MUSE – Museo delle scienze

Trento,

DATA REALIZZAZIONE: Luglio 2013
CLIENTE: MUSE – Museo delle Scienze di Trento
TITOLO ATTIVITA’: Allestimento impianto multimediale

MATERIALI UTILIZZATI:
• 100 monitor vari formati completi di player multimediali
• 50 mini computer
• 30 videoproiezioni
• 12 multiproiezioni sincronizzate
• 10 schermi olografici in vetro sospesi

DESCRIZIONE ATTIVITA’:
L’allestimento del MUSE ha costituito per Acuson – un’esperienza ed una sfida assolutamente stimolanti – al servizio del progetto museografico redatto dallo Studio Piano, basato sulla successione di allestimenti unici, tutti diversi, ognuno dei quali ha richiesto studi ingegneristici, prototipizzazioni e test dedicati.

Principio ispiratore dell’intero allestimento è la Zero Gravity. Nel segno della diversificazione tra linguaggio architettonico e linguaggio museografico, gli oggetti galleggiano nel vuoto, i supporti e i contenitori – invisibili e “minimalisti” – assolutamente separati dal contesto che li accoglie. Così i tavoli sono stati “destrutturati” mantenendo il solo piano orizzontale, in legno, e riducendo le gambe a semplici tondini in acciaio che li ancorano alla struttura. Ciò ha comportato necessariamente l’ideazione e la realizzazione di un sistema nascosto di funi in acciaio a compensare le eventuali torsioni dei supporti.
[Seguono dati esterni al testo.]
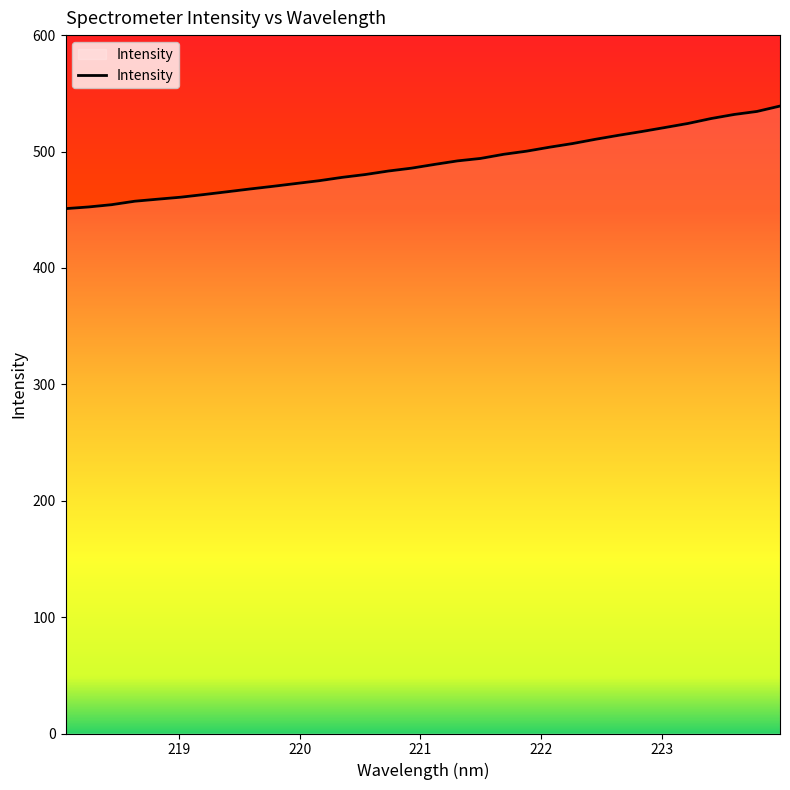

What is the smallest value displayed?

450.9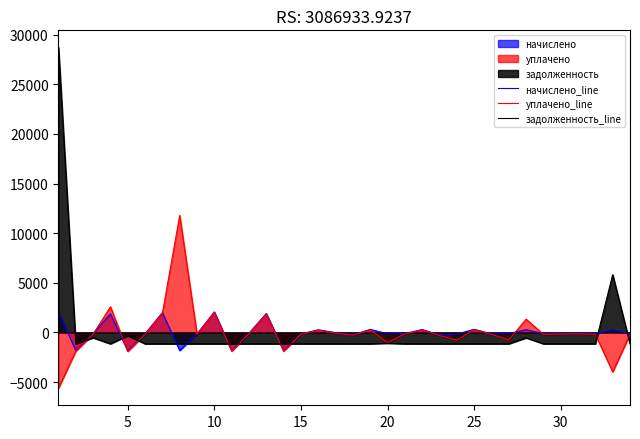

True or false: задолженность_line has more than 0 interior local peaks.

True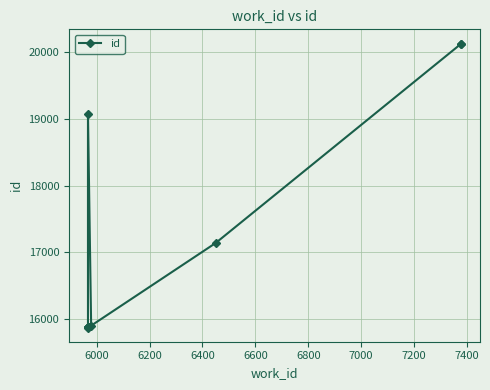

How many data points does each series have?

10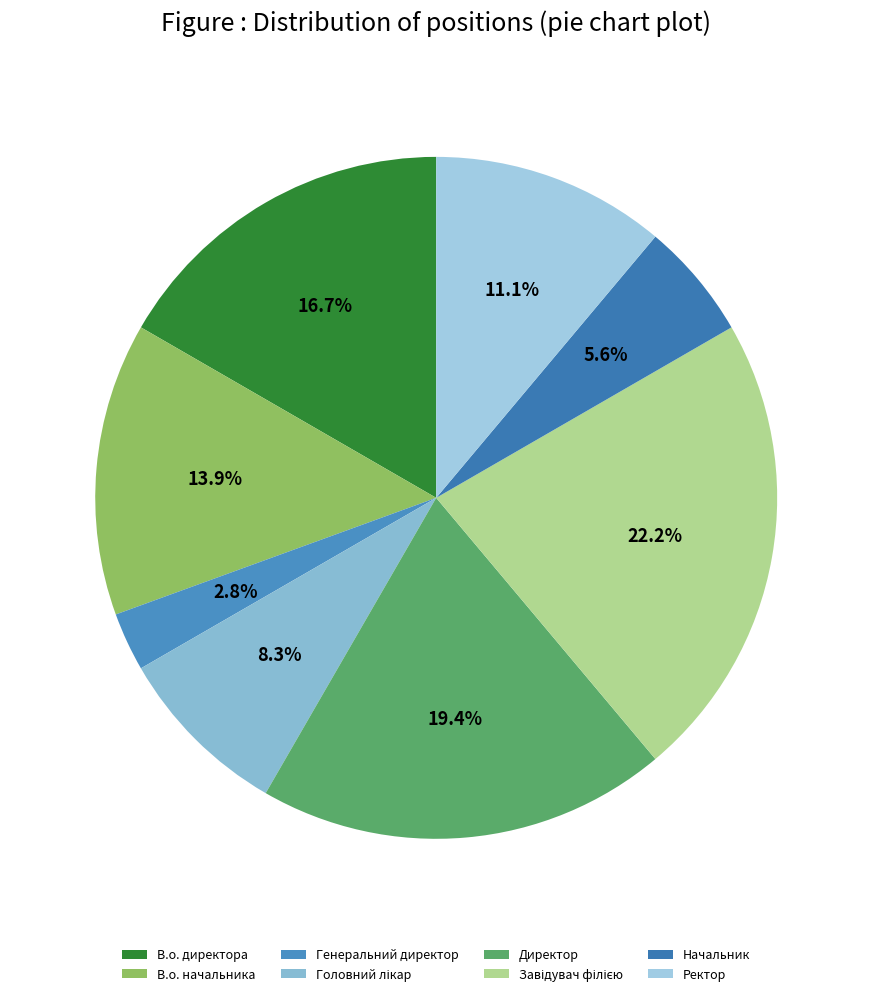

What percentage do В.о. начальника and Генеральний директор together represent?

16.7%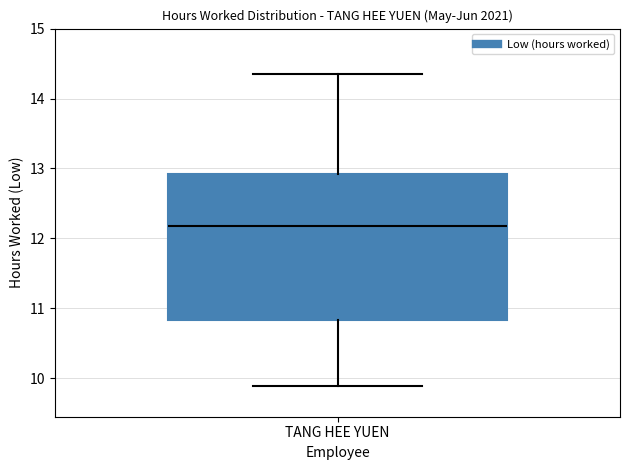

Transcribe this box plot: give where the median line is, the range the box spans, and where the two whiskers end, as read against the y-axis. The values are not printed on the chart, so give them approximately, as read against the axis.

median 12.2, box 10.8 to 12.9, whiskers 9.9 to 14.4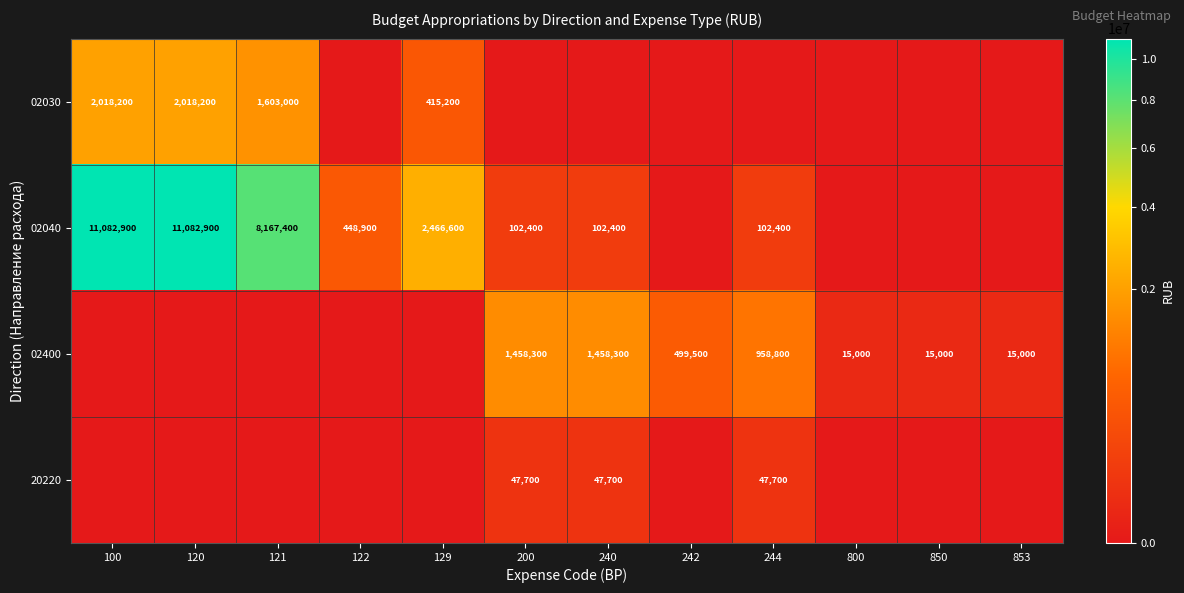

The 02400 series shows 15000 at 800. True or false?

True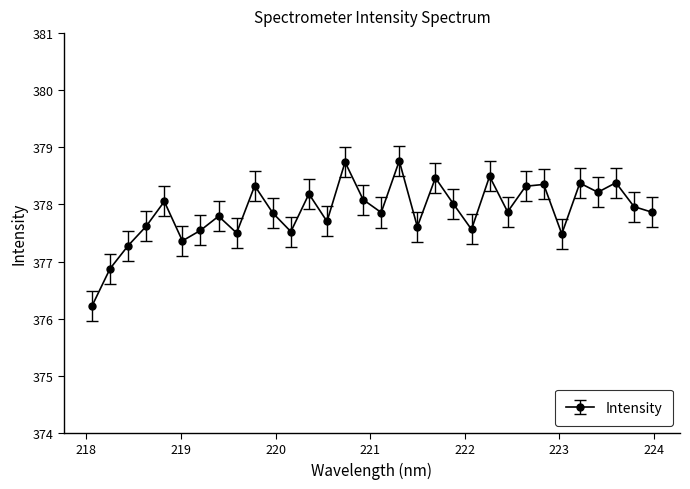

What is the value of the 14th point from the left?

377.7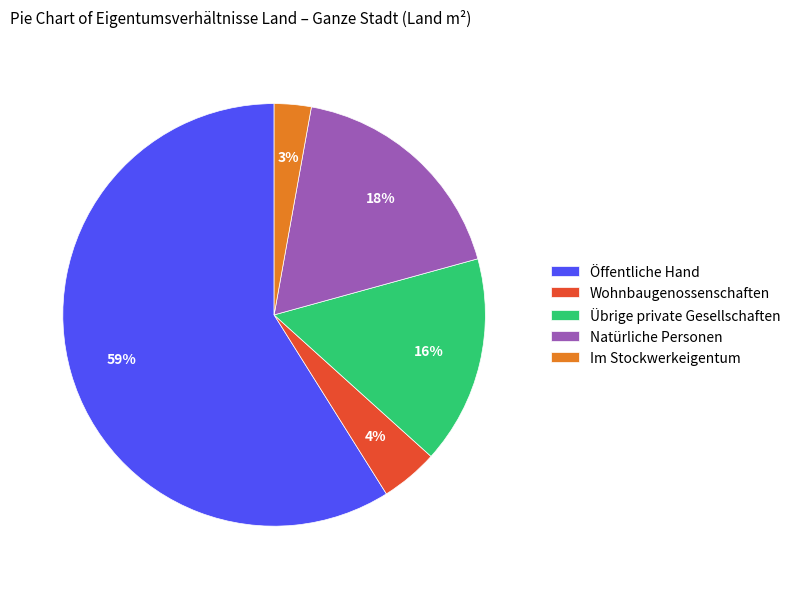

The Übrige private Gesellschaften slice represents 16% of the pie. True or false?

True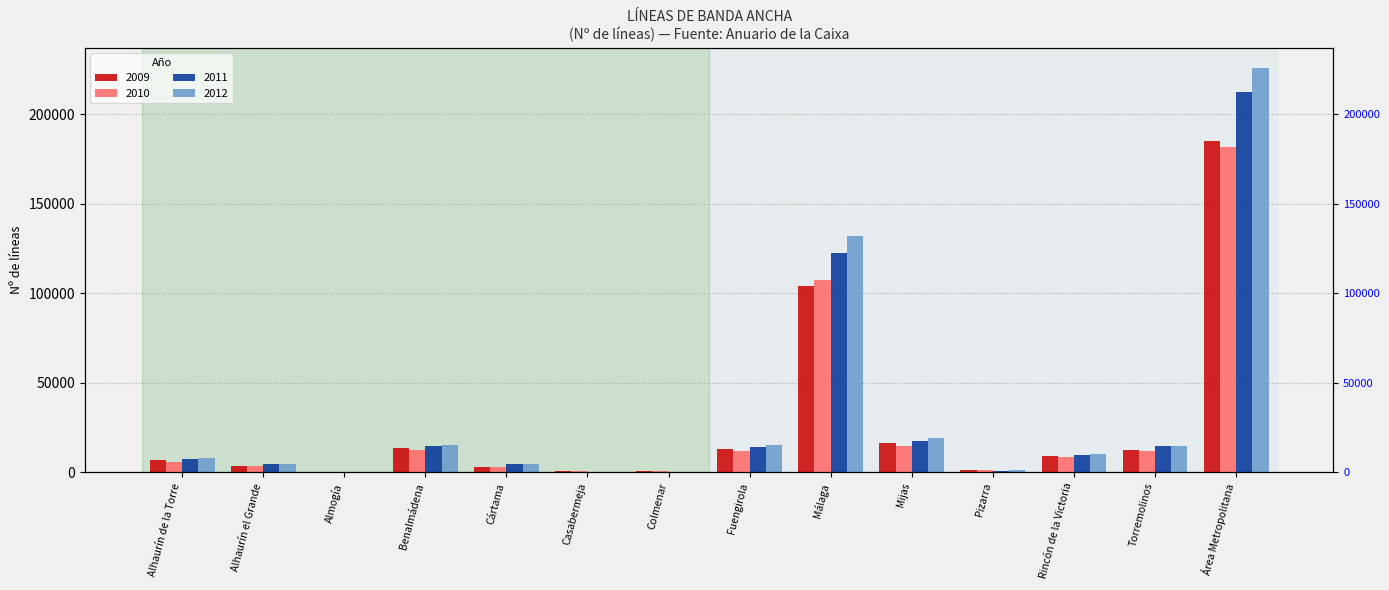

What are all the series names shown in the legend?

2009, 2010, 2011, 2012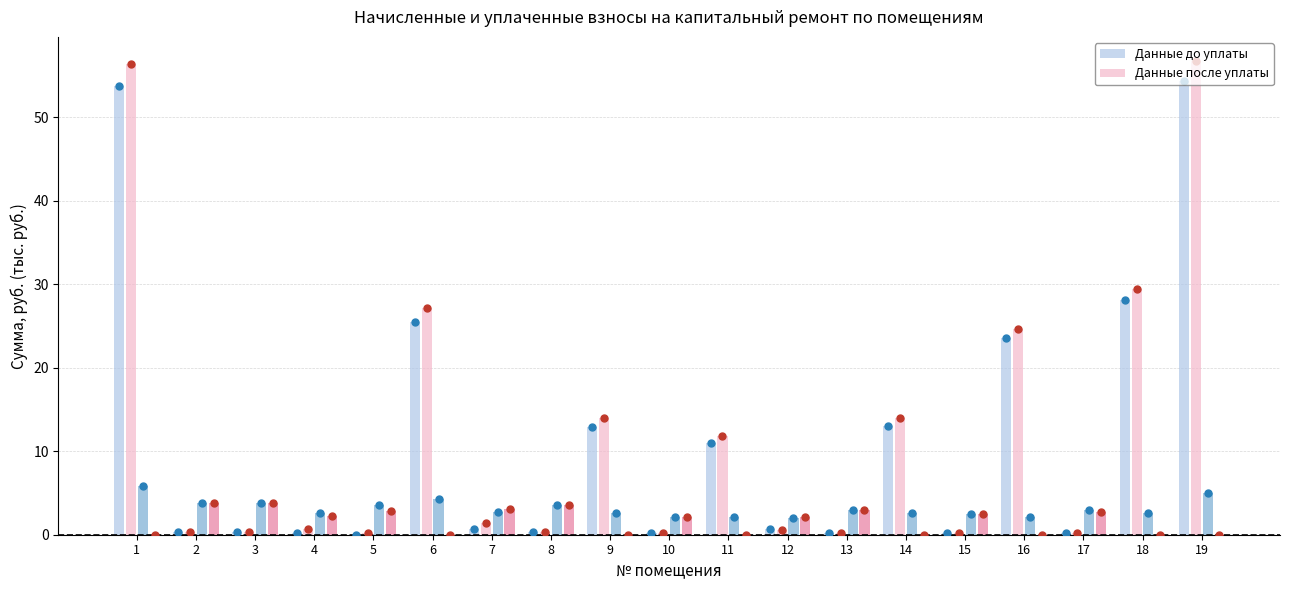

At how many categories does at least one series exceed 5?

8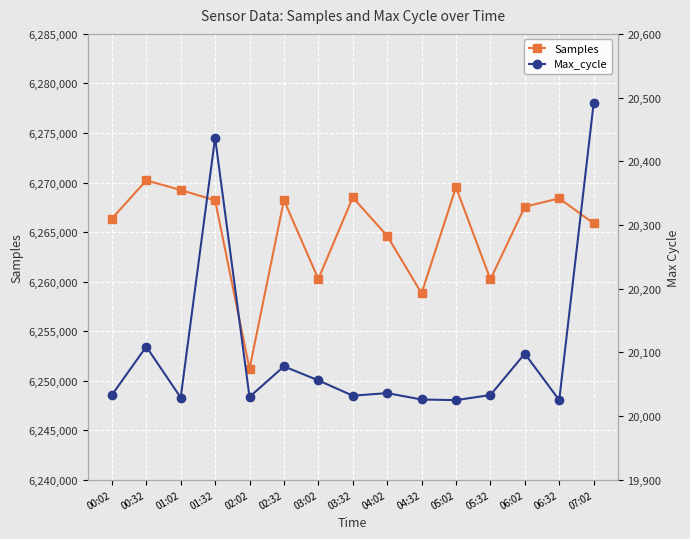

Reading left to right, what are all the values shown in this chart?

Samples: 00:02=6266351	00:32=6270214	01:02=6269246	01:32=6268195	02:02=6251193	02:32=6268219	03:02=6260254	03:32=6268490	04:02=6264616	04:32=6258814	05:02=6269530	05:32=6260219	06:02=6267554	06:32=6268400	07:02=6265873
Max_cycle: 00:02=20033	00:32=20109	01:02=20029	01:32=20437	02:02=20030	02:32=20078	03:02=20056	03:32=20032	04:02=20036	04:32=20026	05:02=20025	05:32=20033	06:02=20098	06:32=20025	07:02=20491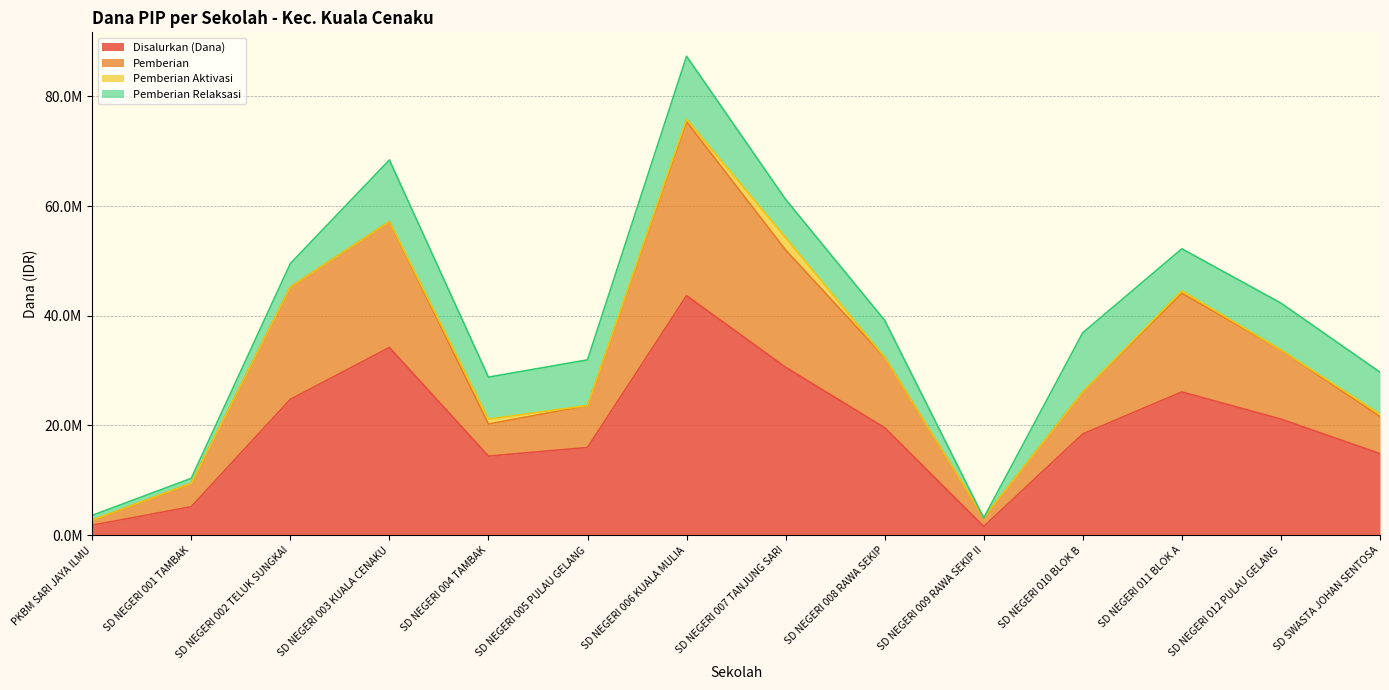

What are all the series names shown in the legend?

Disalurkan (Dana), Pemberian, Pemberian Aktivasi, Pemberian Relaksasi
Nel Labirinto della biodiversità alla sfida dell’applicazione della Zero Gravity, si è affiancata quella della scomposizione dei piani. Composto da molteplici lastre in cristallo, sostenute da altrettanti montanti in metallo, il Labirinto è un percorso a zig zag che rappresenta la biodiversità, ricostruendo, in successione stratificata, gli habitat degli animali, dal sottobosco, agli alberi, alla vita aerea. L’inserimento di monitor sui vetri dove sono stampate immagini fisse consente di dar vita ad alcune di esse, creando suggestive ed impreviste animazioni.

La sfida ingegneristica si è fatta ancor più ardua nella Time machine, rappresentazione evocativa di una capanna, nucleo del villaggio preistorico. A pianta spiraliforme, è costituita da un corridoio d’ingresso realizzato da oltre 50 lastre verticali di cristallo, sospese (circa 12 tonnellate), che si piegano su se stesse fino a chiudersi, diventando la capanna vera e propria, riaprendosi poi per dar vita al corridoio di uscita. All’interno della capanna una sorta di “monolite” centrale simboleggia il focolare. Su tutti i cristalli immagini ora sfocate, ora nitide narrano le attività principali delle varie fasi della preistoria: la caccia, lo scuoiamento, la macellazione, la costruzione degli utensili.

Per la ricostruzione di un vero ghiacciaio, più che a una sfida ci si è trovati davanti a un paradosso: si trattava infatti di ricostruire in un interno un ambiente tipicamente esterno e per di più al piano più caldo del Museo, correndo il rischio di farsi paladini della conservazione dell’elemento maggiormente a rischio dell’habitat alpino e di vederlo svanire ancor prima che prendesse forma.
La ricostruzione del ghiacciaio, realizzata intorno ad una morena artificiale in resina, ha comportato studi congiunti di impiantisti, ingegneri strutturali, ingegneri della refrigerazione impegnati per la prima volta nella produzione di ghiaccio a fini espositivi. Sforzo che si è ripetuto per la conservazione di una “carota” di ghiaccio antartico all’interno di una vetrina cilindrica, dotata di un complesso sistema di refrigerazione a temperatura (-20 per prevenire l’eventuale formazione di batteri) e umidità (che, se eccessiva, ne provocherebbe la deformazione) costanti.

Ed infine il Big Void, il grande vuoto, che attraversa l’intera costruzione dall’alto in basso, costituendo il fil rouge del percorso museale. Grande vuoto che si riempie di vita: animali stratificati disposi lungo una spirale destinata a restringersi e che rispetta la loro posizione nell’ambiente – dalla montagna alla pianura – e nel percorso evolutivo, giù giù fino ad arrivare ai loro progenitori, i grandi dinosauri collocati su pedane che ricreano l’ambiente preistorico trentino, al piano seminterrato.
Piani fluttanti ed intersecati tra loro, come le funi in acciaio che li collegano, costruiscono un enorme “castello di carte”, la cui cifra dominante, la leggerezza, non cela la complessità della costruzione e, simbolicamente, dell’evoluzione naturale.